The Buzz: September 2, 2002

Dealing with the spam that floods workers' e-mail in-boxes can cost companies lots of money.

Survey: Spam Costs Add Up

Dealing with the spam that floods workers e-mail in-boxes can cost companies lots of money.

Thats from an internal study conducted by Activis. The managed security services company surveyed employees in its offices worldwide to find out how much time they spent reading, forwarding and deleting spam. Executives also tried to calculate the amount of storage resources wasted.

Businesses with 1,000 employees lose $25,000 per month—or $300,000 a year—in worker productivity, according to the survey.

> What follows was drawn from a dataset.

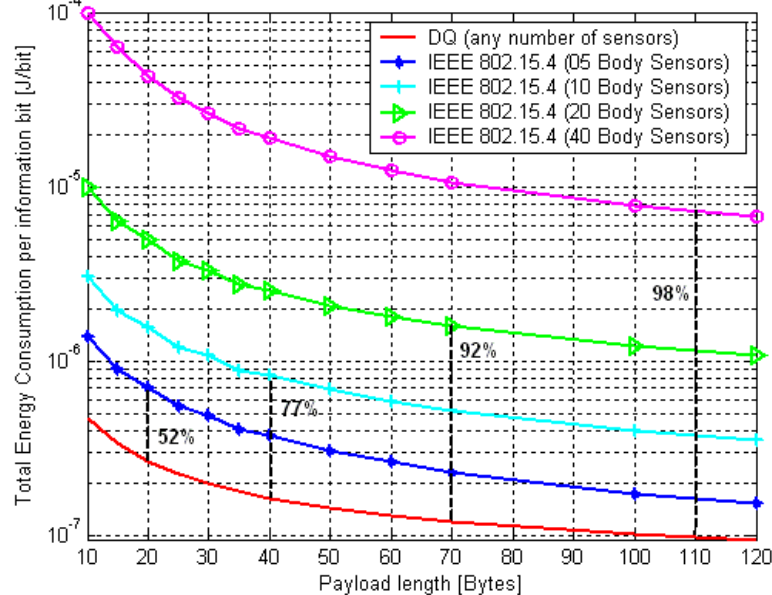
Figure 8. Achievable estimated energy consumption improvement per information bit of DQ MAC vs . IEEE 802.15.4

Gaming Gorilla Goes Online

Network managers who noticed an unanticipated jump in network activity last week should look in their traffic logs for forward passes and field goals.

Sony last week introduced a network adapter for its PlayStation 2 game console that allows gamers to battle one another across the Internet. To celebrate the launch, the company held a tournament, with customers in New York squaring off against enthusiasts in San Francisco on two PlayStation 2 titles: NFL Game Day 2003 and Special Forces on SOCOM: U.S. Navy SEALs. Sony plans to launch 13 online games this year.

Sony Pulls Betamax Plug

The Betamax is going the way of the vacuum tube switch. Sony last week reported that it will stop making the venerable videotape machines at the end of the year.

The company said it was not folding the Betamax tent as a long-anticipated acquiescence to videotape rival JVCs VHS format but said the market was moving to newer technologies such as DVD. Even VHS is suffering, as retailers such as Circuit City move toward stocking more DVDs.

Betamax-format videotapes hit stores in 1975 and boasted sales as high as 2.3 million units in 1984. Last year, Sony built 2,800 Betamax units.